Duflo shares the 2019 Nobel Memorial Prize in Economic Sciences with Abhijit Banerjee and Michael Kremer, "for their experimental approach to alleviating global poverty". She is the youngest person and the second woman to win this.

Duflo was born in 1972 in Paris. Her father Michel Duflo was a mathematics professor and her mother was a doctor.

Esther married MIT professor Abhijit Banerjee, mentioned above, in 2015. They have a child, born in 2012. Banerjee was a joint supervisor of Esther's PhD in economics at MIT in 1999. This is a rare instance of a couple winning the award in the same year and in the same discipline.
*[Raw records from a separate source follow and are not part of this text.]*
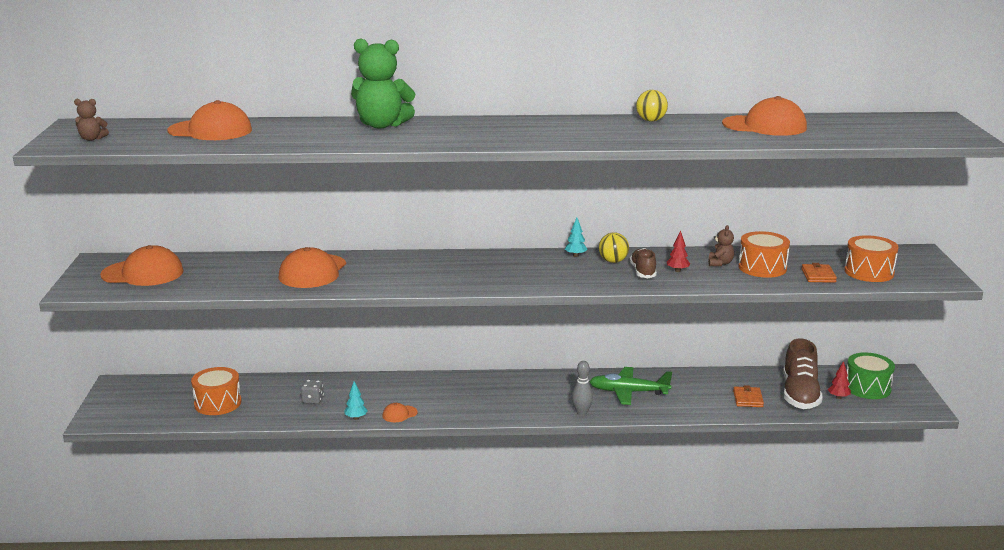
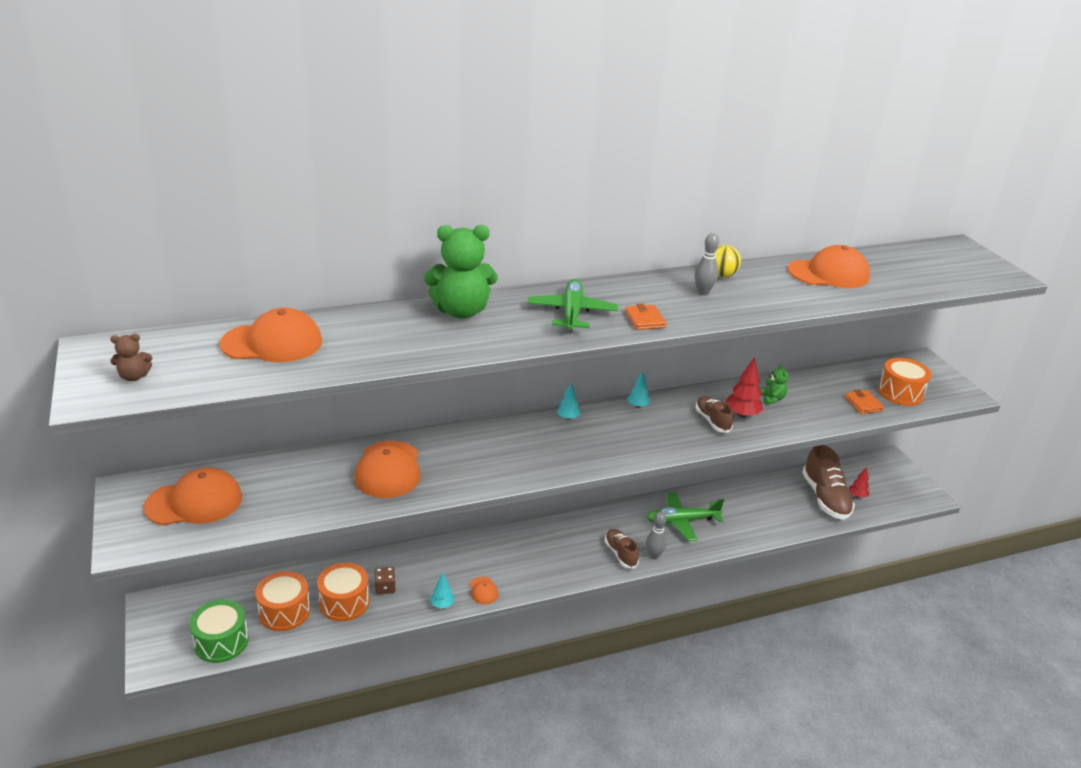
camera: 20 degrees left, 10 degrees up
(313, 400) = (385, 588): grey dice -> brown dice
(399, 414) = (483, 591): orange cap -> orange cap turned 60 degrees counterclockwise
(479, 132) = (572, 313): none -> green plane
(501, 257) = (568, 418): none -> turquoise tree
(549, 407) = (620, 554): none -> brown shoe
(613, 261) = (677, 409): yellow ball -> none
(619, 129) = (703, 292): none -> grey bowling pin
(677, 271) = (742, 415): red tree -> red tree, size x1.62
(720, 263) = (772, 399): brown teddy bear -> green teddy bear
(748, 399) = (786, 511): orange wallet -> orange wallet (645, 320)
(762, 268) = (811, 399): orange drum -> orange drum (344, 602)
(867, 388) = (873, 480): green drum -> green drum (221, 642)

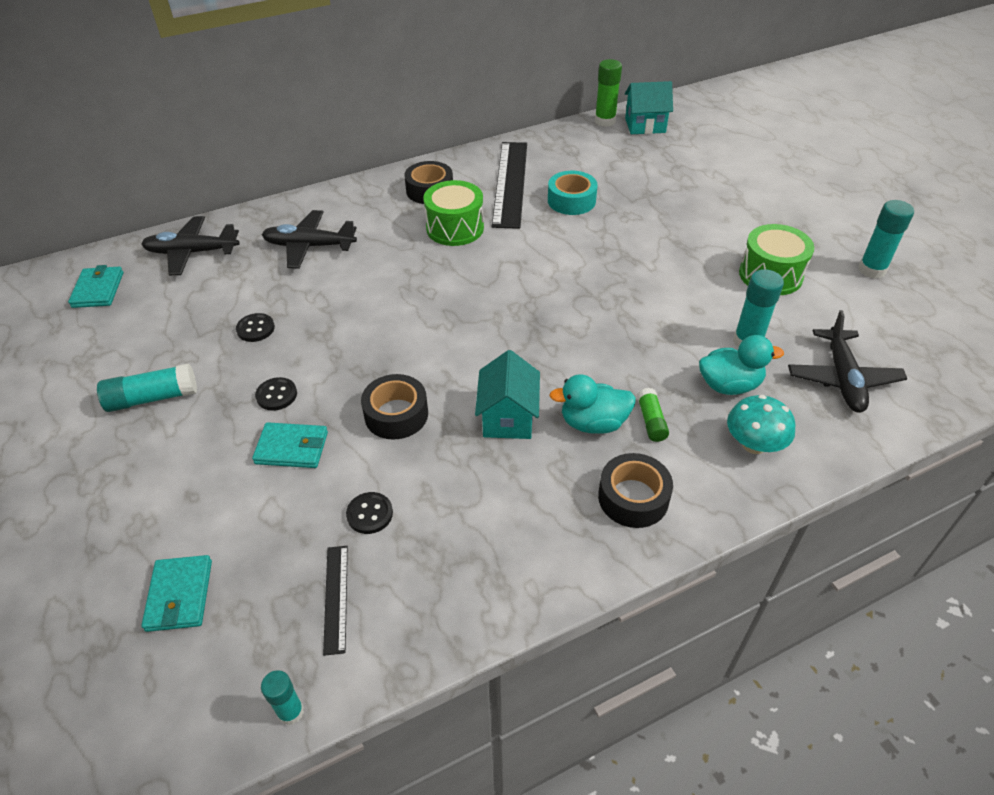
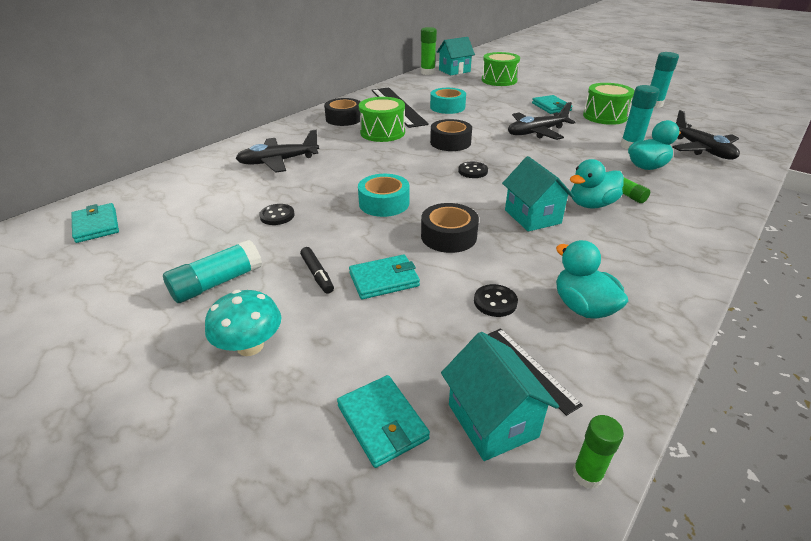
camera: 25 degrees left, 10 degrees down
(192, 252) = (174, 184): black plane -> black plane (536, 132)
(239, 419) = (317, 274): none -> black marker
(261, 632) = (492, 420): none -> turquoise house
(276, 395) = (336, 250): black button -> black button (473, 171)
(291, 712) = (587, 475): turquoise glue stick -> green glue stick
(369, 345) = (384, 203): none -> turquoise tape
(447, 554) = (583, 307): none -> turquoise duck
(633, 498) = (665, 235): black tape -> black tape (450, 142)
(690, 161) = (499, 80): none -> green drum
(712, 236) = (551, 107): none -> turquoise wallet
(754, 444) = (697, 189): turquoise mushroom -> turquoise mushroom (250, 346)

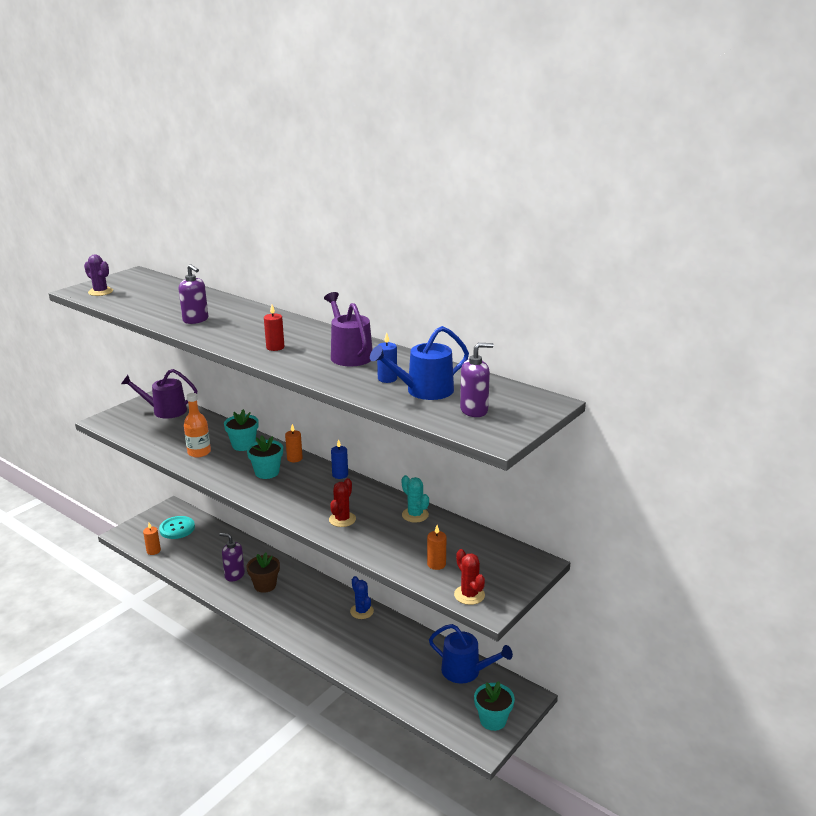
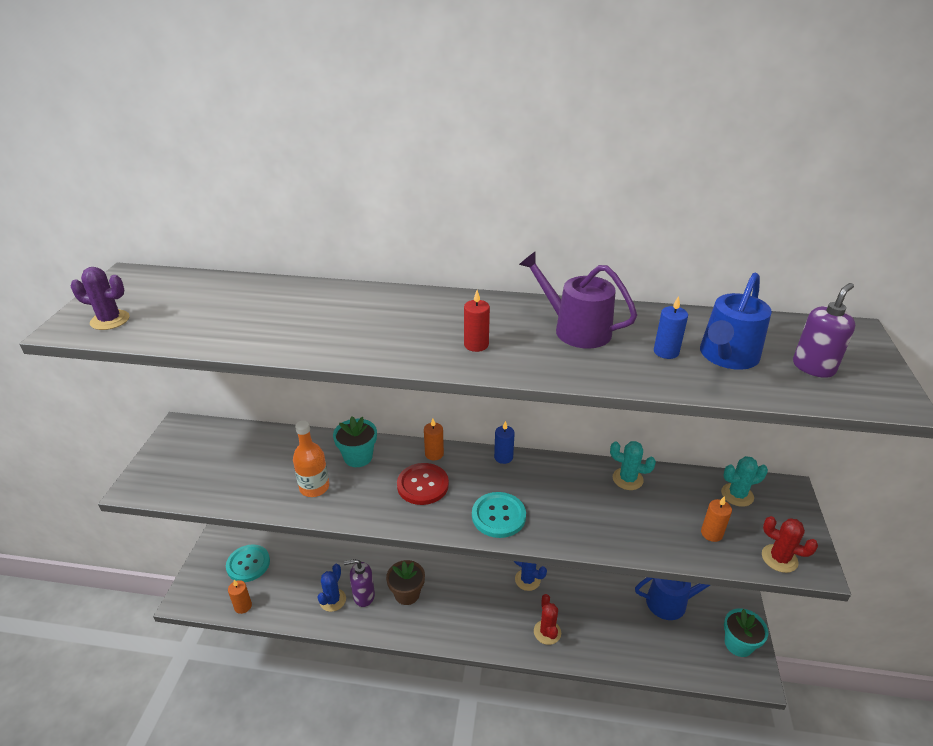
camera: 30 degrees left, 10 degrees up
(165, 411) = (212, 441): purple watering can -> none
(196, 320) = (314, 331): purple soap dispenser -> none
(212, 569) = (332, 600): none -> blue cactus
(267, 472) = (422, 485): turquoise flower pot -> red button
(296, 504) = (498, 516): none -> turquoise button
(342, 519) = (566, 516): red cactus -> red cactus (547, 632)
(489, 551) = (737, 495): none -> turquoise cactus

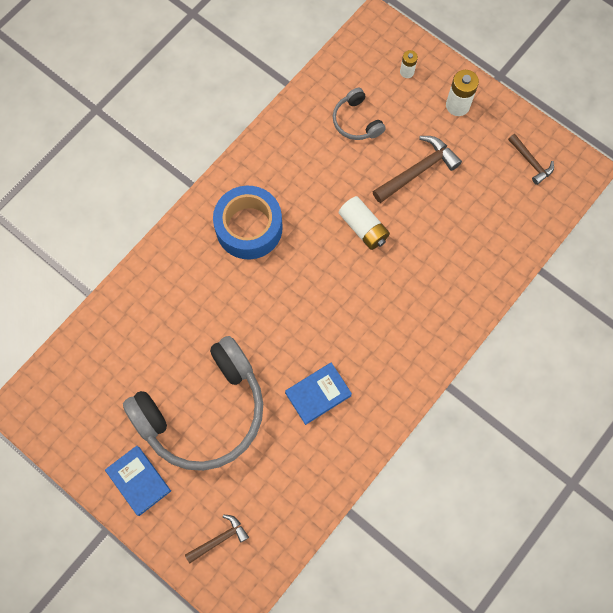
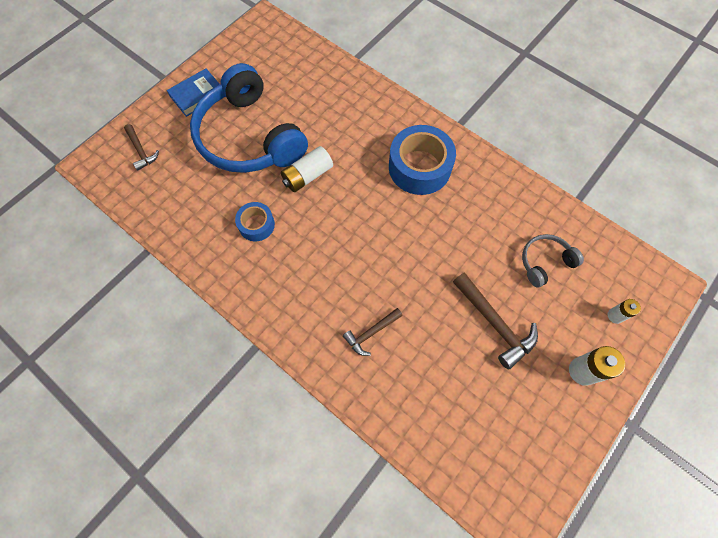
camera: 90 degrees right, 5 degrees down
(204, 411) = (249, 137): grey headphones -> blue headphones
(318, 394) = (256, 225): blue book -> blue tape
(363, 228) = (425, 267): white battery -> white battery (307, 176)
(531, 162) = (520, 457): brown hammer -> brown hammer (371, 333)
Duflo’s study on India has been extensive and in a Livemint interview (https://www.livemint.com/Politics/iioynzsPtsizQTLnlTLM9J/We-might-never-know-the-real-pain-of-note-ban-Esther-Duflo.html) soon after Demonetisation was announced, she said the following:

“I think it is a very dramatic example of very little attention paid to implementation before it (demonetisation) was launched.


“We do not know that (the extent of damage to the economy) yet and we might never know. This is because there is no effective mechanism to measure GDP creation in the informal economy. I was told that informal economy GDP is calculated by indexing it to the formal economy GDP. If that is the case, we might never know the exact magnitude of loss.

“And the government might use these figures to argue that there was no significant setback. People are claiming workers are returning from construction sites to their villages. But there isn’t much high-frequency data on these kinds of things, which would capture the short-run pain.”

Duflo was also one of the 108 social scientists, along with her husband, who blasted the Modi government in March, 2019, and said that India’s statistical machinery had “come under a cloud for being influenced and indeed even controlled by political considerations.”